+++ Text section
I Hate Writing

I hate writing.  I always have.  Writing papers in high school and college was excruciating, even after I’d honed my craft finely enough to be able to write eight pages in two hours and get my B.

I still hate it.  Is there anything worse than getting up in the morning and staring at a bare white screen?  (Don’t answer that question, it’s rhetorical.  There is much that’s worse.)  Every day I procrastinate as long as I can, going to the bathroom every fifteen minutes, making sure all the dishes are put away, tidying my work area.  Finally, when I can’t stomach my laziness any more, I sit down and start to write.  Two sentences come out, and then I have to play at least one game of Freecell.  Or maybe two.  Then five sentences, followed by more Freecell, then a couple paragraphs, more Freecell, and so on, the writing eventually lasting longer than the Freecell.  Not that the Freecell ever goes away completely.
++++++
+++ Material supplied
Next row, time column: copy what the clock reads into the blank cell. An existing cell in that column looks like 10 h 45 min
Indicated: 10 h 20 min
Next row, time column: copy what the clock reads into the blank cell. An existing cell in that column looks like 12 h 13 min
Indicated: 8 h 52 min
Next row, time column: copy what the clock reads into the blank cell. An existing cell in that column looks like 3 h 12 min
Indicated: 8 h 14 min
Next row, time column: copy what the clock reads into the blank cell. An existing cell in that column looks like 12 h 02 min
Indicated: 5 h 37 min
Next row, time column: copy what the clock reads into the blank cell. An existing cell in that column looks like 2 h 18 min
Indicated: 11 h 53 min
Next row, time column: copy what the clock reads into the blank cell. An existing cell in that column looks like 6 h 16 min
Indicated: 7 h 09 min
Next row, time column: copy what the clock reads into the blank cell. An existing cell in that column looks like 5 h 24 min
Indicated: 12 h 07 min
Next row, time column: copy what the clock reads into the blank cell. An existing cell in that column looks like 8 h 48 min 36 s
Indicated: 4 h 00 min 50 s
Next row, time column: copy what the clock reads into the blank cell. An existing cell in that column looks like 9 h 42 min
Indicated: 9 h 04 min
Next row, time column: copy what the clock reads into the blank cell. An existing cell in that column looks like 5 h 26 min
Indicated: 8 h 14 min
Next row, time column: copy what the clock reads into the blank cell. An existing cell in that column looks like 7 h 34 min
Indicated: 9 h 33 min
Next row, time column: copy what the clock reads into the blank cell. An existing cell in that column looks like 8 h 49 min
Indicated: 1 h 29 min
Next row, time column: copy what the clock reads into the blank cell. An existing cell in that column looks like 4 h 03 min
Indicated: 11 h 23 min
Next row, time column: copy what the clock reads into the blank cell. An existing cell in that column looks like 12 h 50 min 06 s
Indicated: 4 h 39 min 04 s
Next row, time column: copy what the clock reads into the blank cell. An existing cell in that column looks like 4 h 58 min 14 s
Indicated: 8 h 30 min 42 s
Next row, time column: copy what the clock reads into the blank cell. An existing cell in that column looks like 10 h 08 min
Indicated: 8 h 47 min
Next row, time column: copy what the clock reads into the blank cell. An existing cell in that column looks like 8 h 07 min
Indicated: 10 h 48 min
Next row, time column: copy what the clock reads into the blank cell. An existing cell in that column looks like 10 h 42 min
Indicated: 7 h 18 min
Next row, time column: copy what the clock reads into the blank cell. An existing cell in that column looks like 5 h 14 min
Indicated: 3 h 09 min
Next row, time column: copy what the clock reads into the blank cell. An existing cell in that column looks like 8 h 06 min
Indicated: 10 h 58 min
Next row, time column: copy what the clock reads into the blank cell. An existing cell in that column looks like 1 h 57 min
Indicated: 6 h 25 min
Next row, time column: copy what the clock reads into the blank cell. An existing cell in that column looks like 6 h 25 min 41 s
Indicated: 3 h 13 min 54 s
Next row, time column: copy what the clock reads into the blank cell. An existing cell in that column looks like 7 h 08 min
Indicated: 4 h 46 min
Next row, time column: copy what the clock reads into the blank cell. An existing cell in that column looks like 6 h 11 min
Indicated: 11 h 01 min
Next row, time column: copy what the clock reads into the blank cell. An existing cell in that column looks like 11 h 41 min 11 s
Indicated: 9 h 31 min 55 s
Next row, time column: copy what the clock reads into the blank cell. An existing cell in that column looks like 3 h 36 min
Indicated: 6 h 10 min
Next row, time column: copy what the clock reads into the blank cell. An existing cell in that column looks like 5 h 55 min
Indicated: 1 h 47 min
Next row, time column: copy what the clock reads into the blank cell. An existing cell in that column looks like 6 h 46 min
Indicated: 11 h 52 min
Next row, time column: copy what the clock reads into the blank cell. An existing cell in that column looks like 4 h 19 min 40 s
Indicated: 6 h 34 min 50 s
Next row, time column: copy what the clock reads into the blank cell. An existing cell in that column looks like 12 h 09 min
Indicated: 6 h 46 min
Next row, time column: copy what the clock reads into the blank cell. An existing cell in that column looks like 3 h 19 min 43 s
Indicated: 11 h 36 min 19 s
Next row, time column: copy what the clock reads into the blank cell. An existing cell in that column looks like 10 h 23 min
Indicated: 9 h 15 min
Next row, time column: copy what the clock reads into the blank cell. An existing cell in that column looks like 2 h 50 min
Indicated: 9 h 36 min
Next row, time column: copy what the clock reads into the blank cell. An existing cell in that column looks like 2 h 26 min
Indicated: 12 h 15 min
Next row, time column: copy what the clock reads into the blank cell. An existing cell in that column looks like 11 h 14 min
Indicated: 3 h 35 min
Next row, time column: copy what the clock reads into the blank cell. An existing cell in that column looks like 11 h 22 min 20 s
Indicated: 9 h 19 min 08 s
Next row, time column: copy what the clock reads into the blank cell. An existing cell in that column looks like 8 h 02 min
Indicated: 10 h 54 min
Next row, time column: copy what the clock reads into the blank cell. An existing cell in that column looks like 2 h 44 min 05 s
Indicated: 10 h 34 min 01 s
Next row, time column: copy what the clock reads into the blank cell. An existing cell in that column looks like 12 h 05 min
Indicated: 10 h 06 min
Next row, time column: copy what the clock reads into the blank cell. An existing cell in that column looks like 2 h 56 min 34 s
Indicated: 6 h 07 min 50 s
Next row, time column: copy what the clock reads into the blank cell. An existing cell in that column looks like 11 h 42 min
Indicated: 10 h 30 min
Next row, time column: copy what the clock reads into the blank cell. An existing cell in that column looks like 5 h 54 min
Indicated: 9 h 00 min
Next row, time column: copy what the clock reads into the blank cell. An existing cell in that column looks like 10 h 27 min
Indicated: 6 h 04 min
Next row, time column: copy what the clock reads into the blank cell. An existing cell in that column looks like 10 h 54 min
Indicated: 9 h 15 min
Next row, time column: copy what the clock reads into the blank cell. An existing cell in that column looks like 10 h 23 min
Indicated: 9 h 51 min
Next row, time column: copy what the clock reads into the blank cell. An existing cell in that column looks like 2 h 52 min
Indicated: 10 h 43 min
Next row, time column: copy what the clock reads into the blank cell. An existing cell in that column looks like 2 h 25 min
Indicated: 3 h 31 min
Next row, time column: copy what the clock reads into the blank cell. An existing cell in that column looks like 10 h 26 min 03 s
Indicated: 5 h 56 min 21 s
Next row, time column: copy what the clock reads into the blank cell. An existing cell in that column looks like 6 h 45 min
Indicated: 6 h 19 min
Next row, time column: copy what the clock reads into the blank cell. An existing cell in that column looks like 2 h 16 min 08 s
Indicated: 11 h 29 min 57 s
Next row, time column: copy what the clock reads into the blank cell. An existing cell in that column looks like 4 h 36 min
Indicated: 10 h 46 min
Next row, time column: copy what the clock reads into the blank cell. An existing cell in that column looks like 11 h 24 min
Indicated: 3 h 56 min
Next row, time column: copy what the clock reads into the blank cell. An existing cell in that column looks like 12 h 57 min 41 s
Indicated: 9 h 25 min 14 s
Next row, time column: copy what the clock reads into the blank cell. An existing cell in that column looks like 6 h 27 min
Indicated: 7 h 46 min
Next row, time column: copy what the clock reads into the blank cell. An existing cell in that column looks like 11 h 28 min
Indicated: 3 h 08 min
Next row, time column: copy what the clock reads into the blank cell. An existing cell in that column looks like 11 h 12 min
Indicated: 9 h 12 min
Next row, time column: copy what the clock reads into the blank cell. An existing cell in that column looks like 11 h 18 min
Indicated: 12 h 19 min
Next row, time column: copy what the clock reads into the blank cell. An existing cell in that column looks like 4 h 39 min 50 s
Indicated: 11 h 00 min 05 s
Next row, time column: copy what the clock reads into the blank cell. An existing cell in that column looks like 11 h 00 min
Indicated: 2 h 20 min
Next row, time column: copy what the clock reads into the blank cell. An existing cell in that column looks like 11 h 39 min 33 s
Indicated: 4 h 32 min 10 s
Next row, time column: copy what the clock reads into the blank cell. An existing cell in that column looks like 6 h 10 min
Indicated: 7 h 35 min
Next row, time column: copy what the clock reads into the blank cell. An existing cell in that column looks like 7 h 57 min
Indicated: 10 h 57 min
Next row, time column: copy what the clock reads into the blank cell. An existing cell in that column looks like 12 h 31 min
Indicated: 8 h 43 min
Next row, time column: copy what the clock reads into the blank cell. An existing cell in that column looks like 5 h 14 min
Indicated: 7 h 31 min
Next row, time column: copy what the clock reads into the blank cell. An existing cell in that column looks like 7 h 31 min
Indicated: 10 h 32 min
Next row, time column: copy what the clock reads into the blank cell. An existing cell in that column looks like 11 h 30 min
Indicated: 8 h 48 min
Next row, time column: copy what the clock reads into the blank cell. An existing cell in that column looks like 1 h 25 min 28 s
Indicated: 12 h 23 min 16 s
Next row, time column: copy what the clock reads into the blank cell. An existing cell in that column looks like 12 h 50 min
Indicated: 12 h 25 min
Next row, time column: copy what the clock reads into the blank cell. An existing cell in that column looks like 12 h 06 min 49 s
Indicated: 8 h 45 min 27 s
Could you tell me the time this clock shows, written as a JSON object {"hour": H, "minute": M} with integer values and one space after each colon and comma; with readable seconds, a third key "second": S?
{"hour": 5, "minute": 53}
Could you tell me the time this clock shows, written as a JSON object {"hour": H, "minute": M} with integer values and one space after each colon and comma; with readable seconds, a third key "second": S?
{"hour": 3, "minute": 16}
++++++
- **Tasks to perform**:
1. The essay on hating writing names the things its writer does to put off writing each day, before finally sitting down to write. List them.
2. Copy the stretch of the essay on hating writing from "I hate writing.  I" through "and get my B." word for word.

- **Solved problems**:
1.
- Going to the bathroom every fifteen minutes
- Making sure all the dishes are put away
- Tidying the work area

2.
I hate writing.  I always have.  Writing papers in high school and college was excruciating, even after I’d honed my craft finely enough to be able to write eight pages in two hours and get my B.